Not reassuring. If there's money to be made, people will try to make it. It's reasonable to assume a group of friends would take a weekend trying to collude at poker.
There are a few things you could potentially do to make it not worth their time. The first is to take money before assigning a table, and then randomly assigning the person. The second is to have the house take such a large cut that even with collusion it's not profitable.
You still have to worry about Sybil attacks. It's one thing for me and my 3 friends to play poker together and try to land at the same table. It's another for me and my 1000 bots at different IP addresses (bots who will, of course, play computationally perfect games and collude any time they are at the same table) to try and beat the odds.
There are few enough IPv4 addresses that just about any hash forms an injective mapping which can be completely reversed: the best you can do is use something like HMAC and "pepper" it, but that only works if the clients can't verify or generate them.
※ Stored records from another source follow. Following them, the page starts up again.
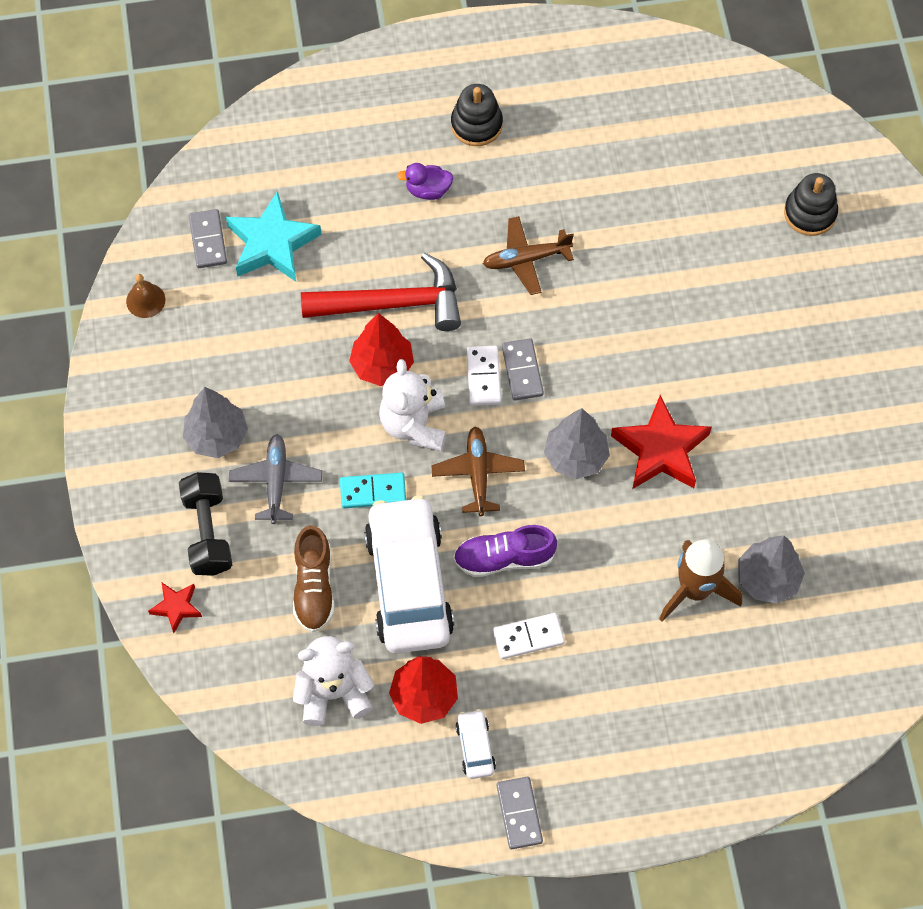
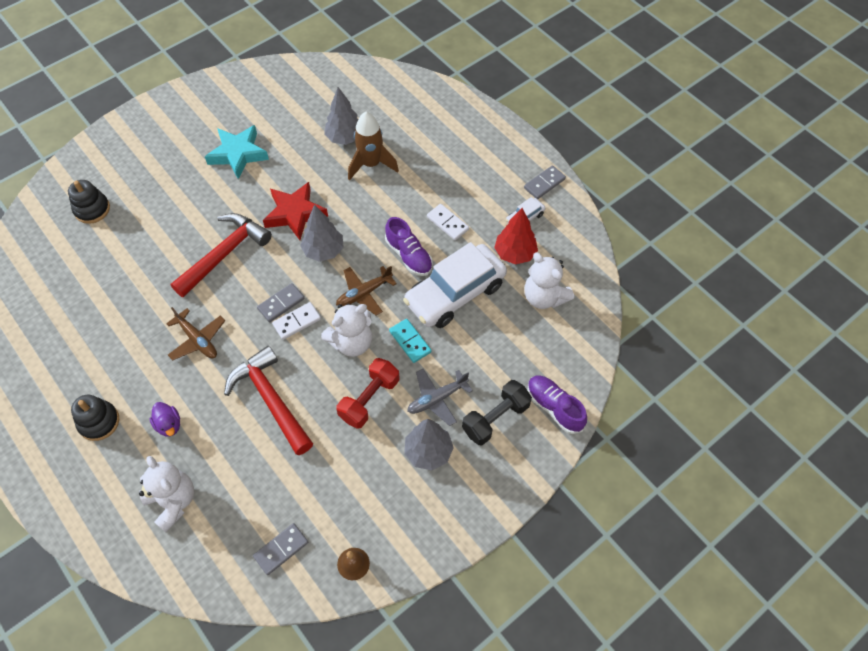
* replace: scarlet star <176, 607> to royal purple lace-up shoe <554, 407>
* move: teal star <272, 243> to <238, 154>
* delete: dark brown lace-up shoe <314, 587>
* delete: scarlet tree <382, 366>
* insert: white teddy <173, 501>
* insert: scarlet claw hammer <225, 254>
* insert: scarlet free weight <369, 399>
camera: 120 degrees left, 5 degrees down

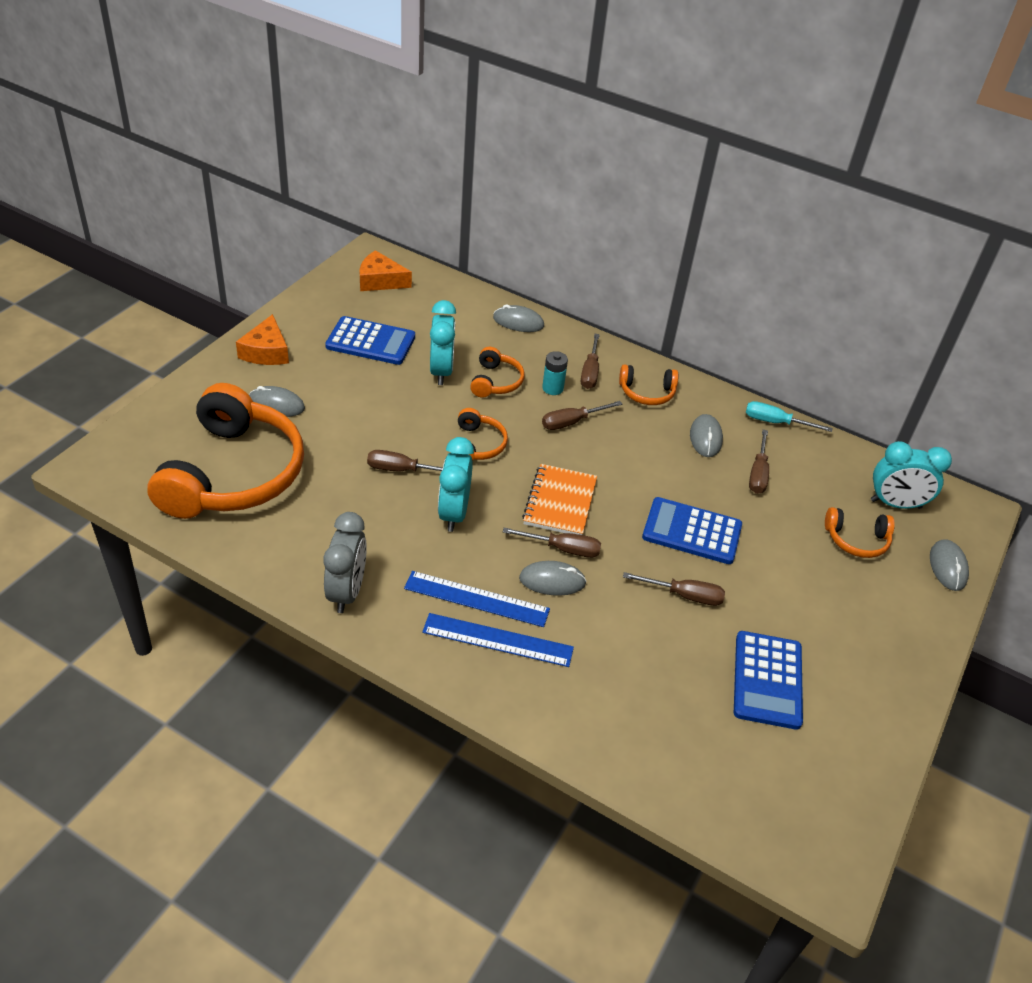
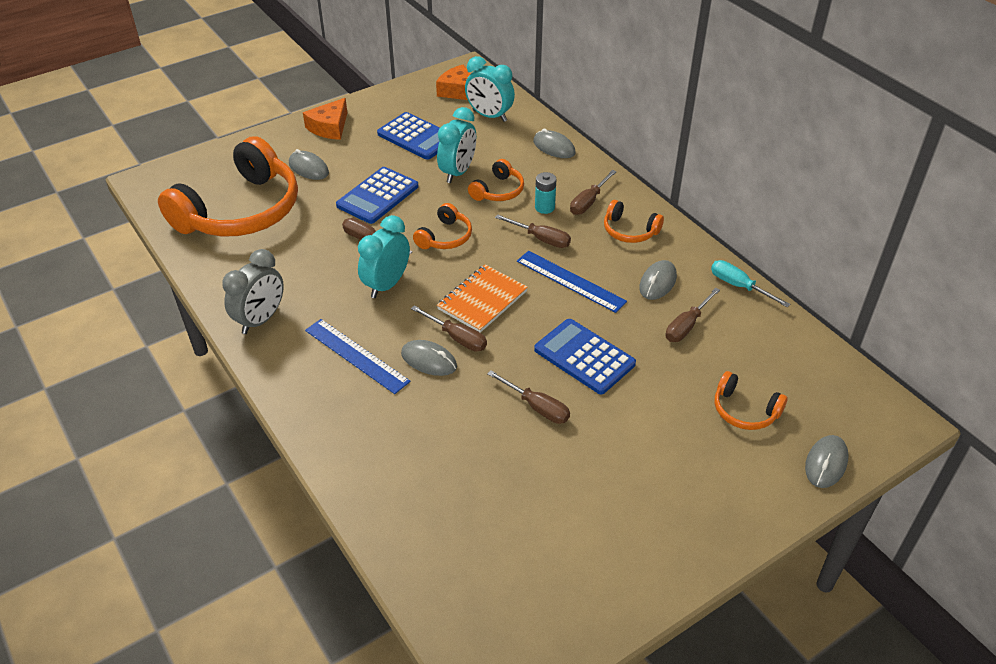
* move: blue measuring stick <498, 640> to <570, 281>
* rotate: dark brown screwdriver <572, 422> = <541, 239> 150 degrees counterclockwise
* move: blue adding machine <767, 680> to <377, 196>
* move: teal clock <895, 504> to <489, 116>
camera: 30 degrees right, 0 degrees up

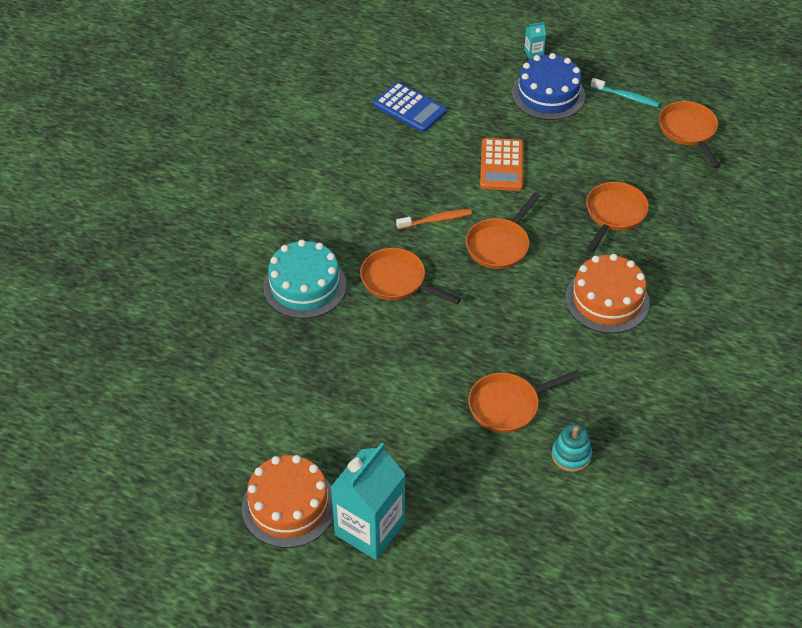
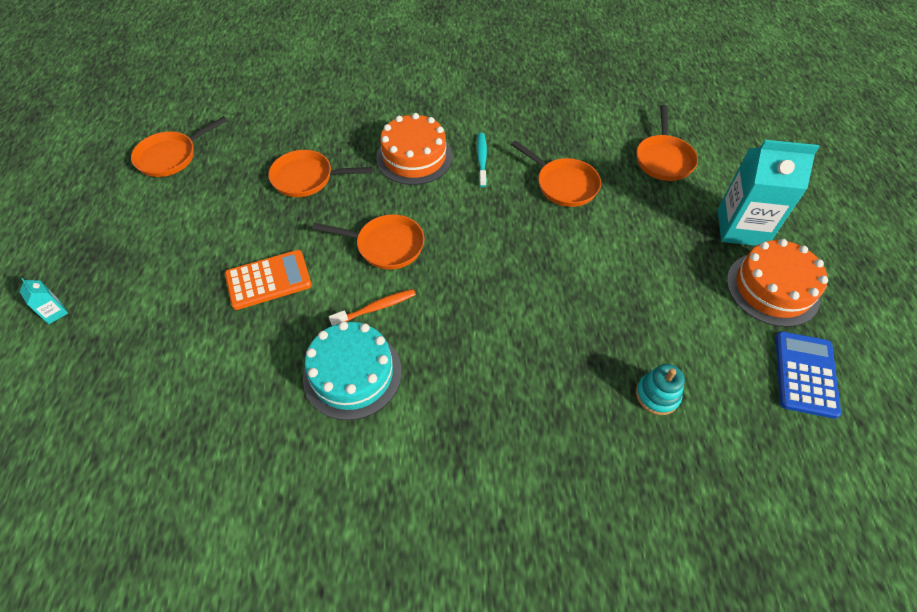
* move: teal cake <305, 286> to <352, 374>
* move: bright orange skillet <397, 281> to <663, 159>
* move: blue adding machine <409, 108> to <805, 374>
* rotate: bright orange dental brush <436, 220> = <376, 308> 105 degrees clockwise
* delete: blue cake <548, 94>
* move: teal ring stacker <571, 455> to <657, 395>
* move: teal dental brush <626, 97> to <482, 159>
camera: 115 degrees left, 5 degrees up

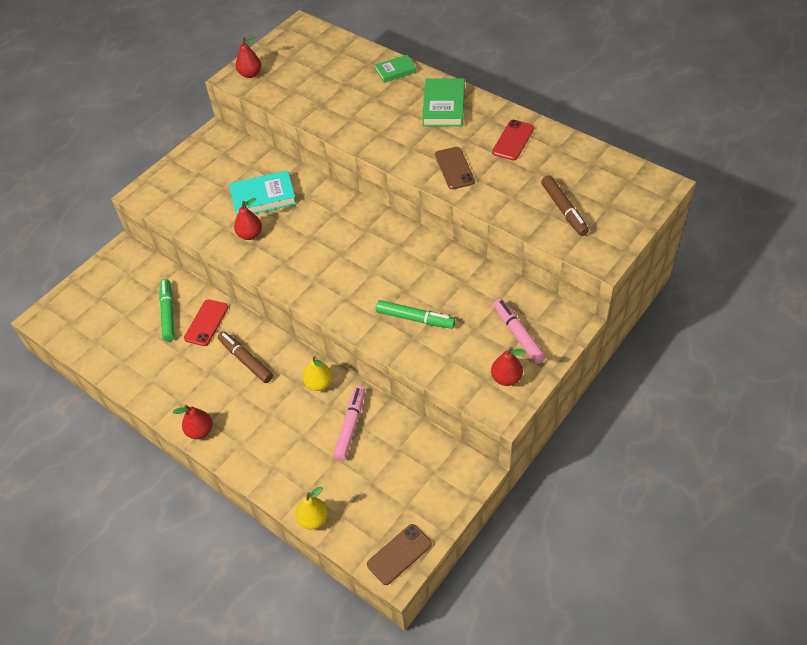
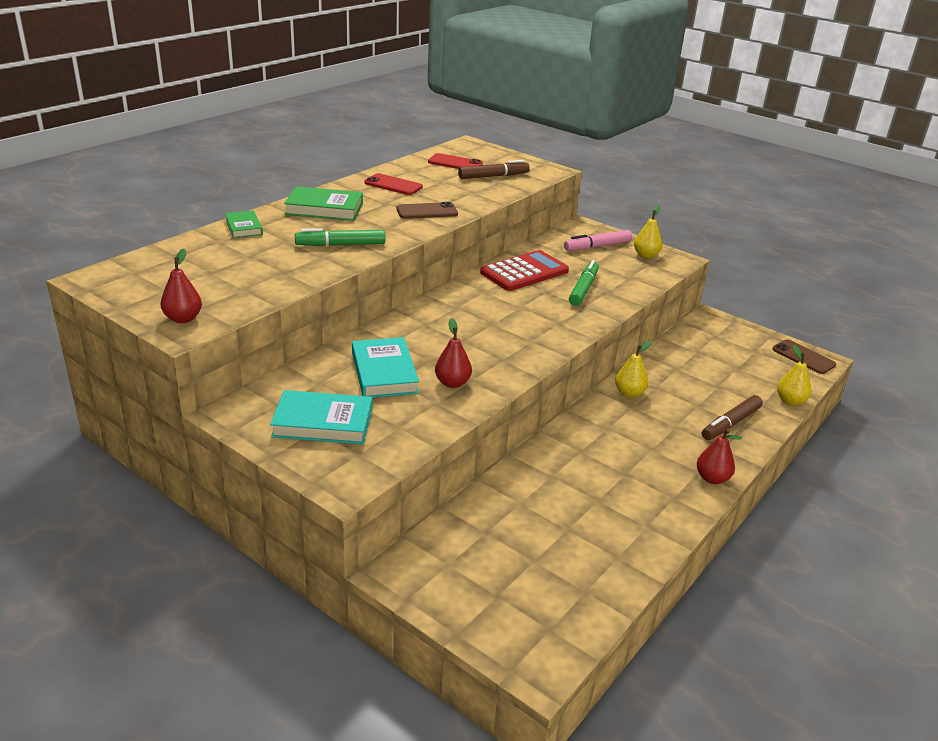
* move: emerald marker <168, 313> to <340, 245>
* move: scarlet phone <206, 323> to <455, 163>
* move: dark brown marker <246, 360> to <730, 424>
* delete: rosy marker <350, 426>
* recolor: scarlet pear fruit <506, 378> to yellow pear fruit <646, 255>
* insert: teal book <323, 422>
* insert: scarlet adding machine <524, 272>
camera: 95 degrees left, 20 degrees down

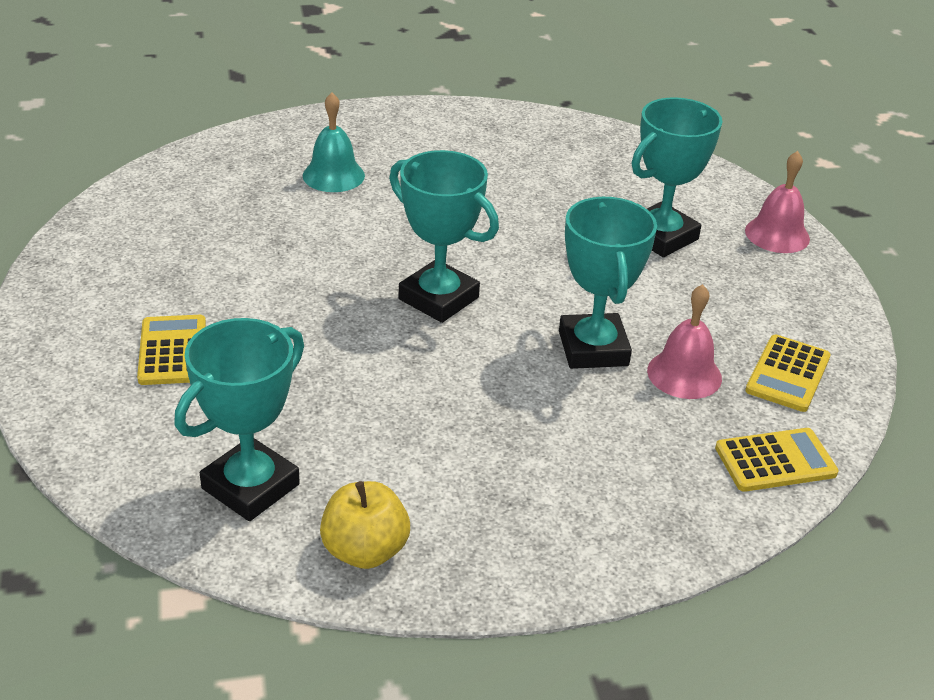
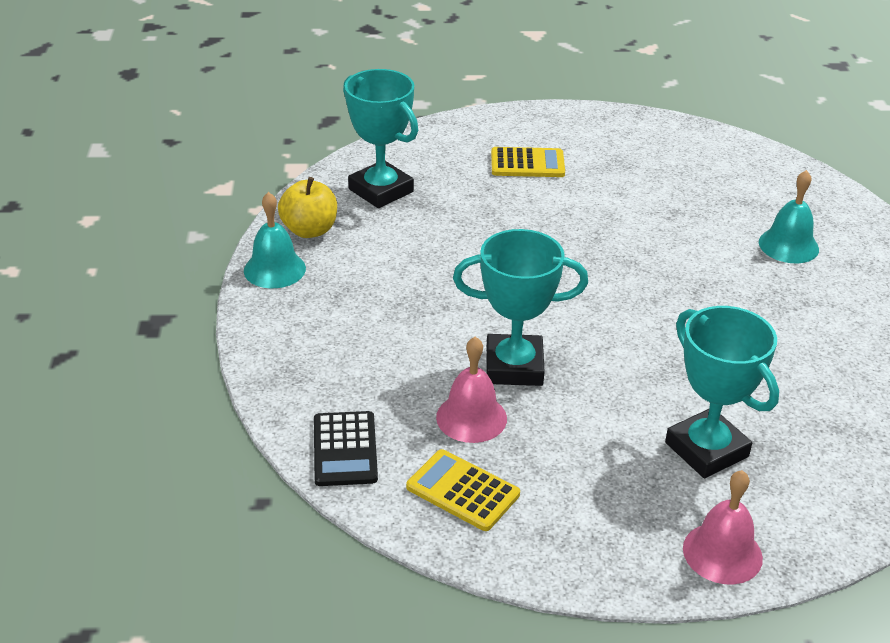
* delete: teal award cup <438, 298>
* recolor: yellow adding machine <775, 461> to ebony adding machine <345, 449>
* insert: teal school bell <274, 269>
camera: 100 degrees right, 0 degrees up

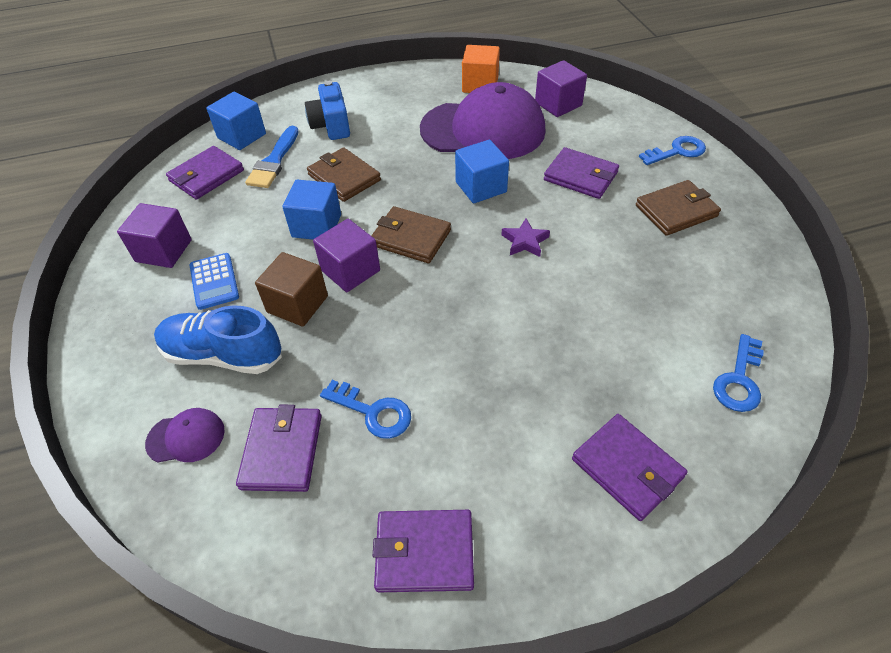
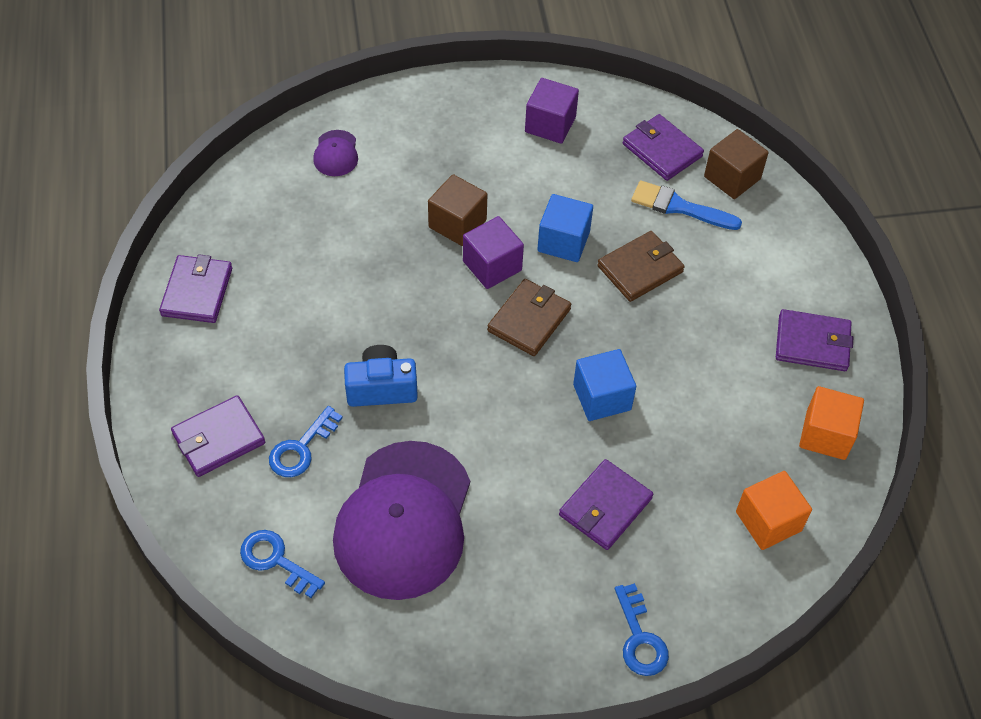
* delete: blue lace-up shoe <223, 355>
* delete: blue adding machine <214, 281>
* recolor: blue solid cube <242, 136> to dark brown solid cube <732, 178>
* move: royal purple wallet <282, 451> to <812, 343>
* move: blue camera <331, 126> to <381, 388>
* move: blue door key <373, 412> to <301, 448>
* move: royal purple cap <483, 130> to <404, 520>
* delete: royal purple star <525, 241>
* recolor: royal purple solid cube <558, 104> to bright orange solid cube <768, 521>
* delete: dark brown wallet <676, 211>
camera: 95 degrees right, 5 degrees up

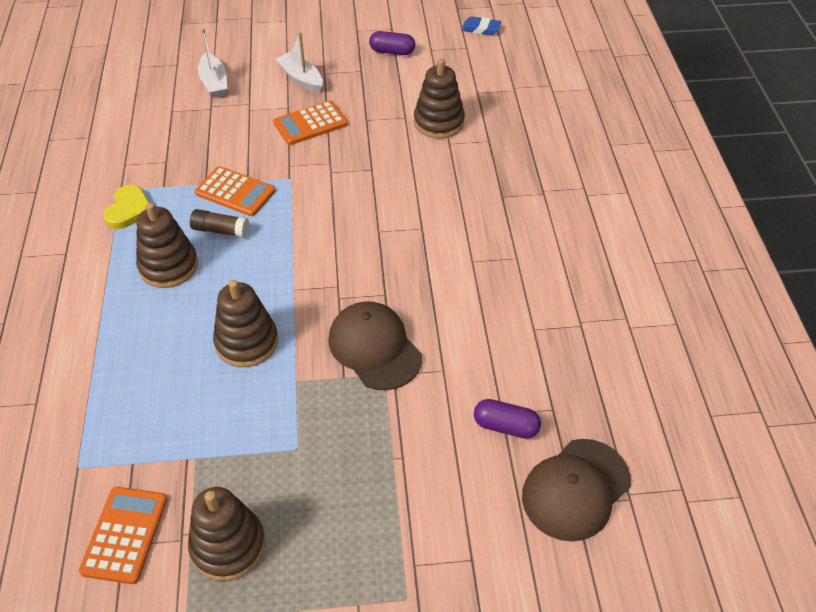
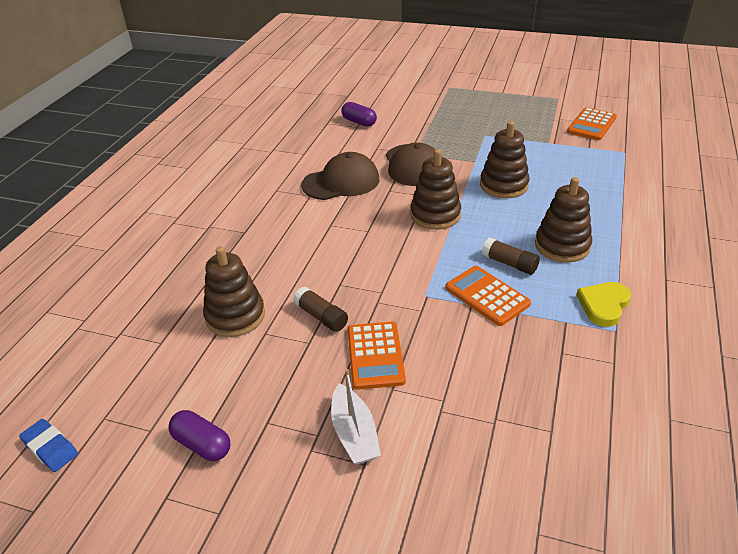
* move: dark brown ring stacker <228, 546> to <435, 215>
* delete: white toy boat <214, 83>
* rotate: bright orange adding machine <310, 124> = <375, 355> 90 degrees clockwise
* move: dark brown cap <575, 489> to <341, 182>
* insert: dark brown glue <321, 317>
camera: 155 degrees left, 10 degrees down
No, but you can definitely identify collusion. It's really very simple. When you see the guy with JJ fold preflop and the two remaining players have, say, AA and AQ, it suggests that JJ and AA have colluded to keep AQ in the pot. So you build a pipeline to process and detect this sort of thing. It doesn't have to be realtime. Same day would suffice. Besides, you will need hundreds, maybe thousands of hands to classify it reliably.
And you can be certain that none of that is happening in this example and I'd never play there -- unless I wanted to collude with friends.
There is no way to stop serious and experienced collusion from any table in any online poker room in the world.
As others have mentioned, proxies and out of band communication make it nearly impossible to really detect.
That said, detecting blatant or clueless collusion is fairly simple, as things like chip dumping and soft-playing can become fairly obvious just by observing play.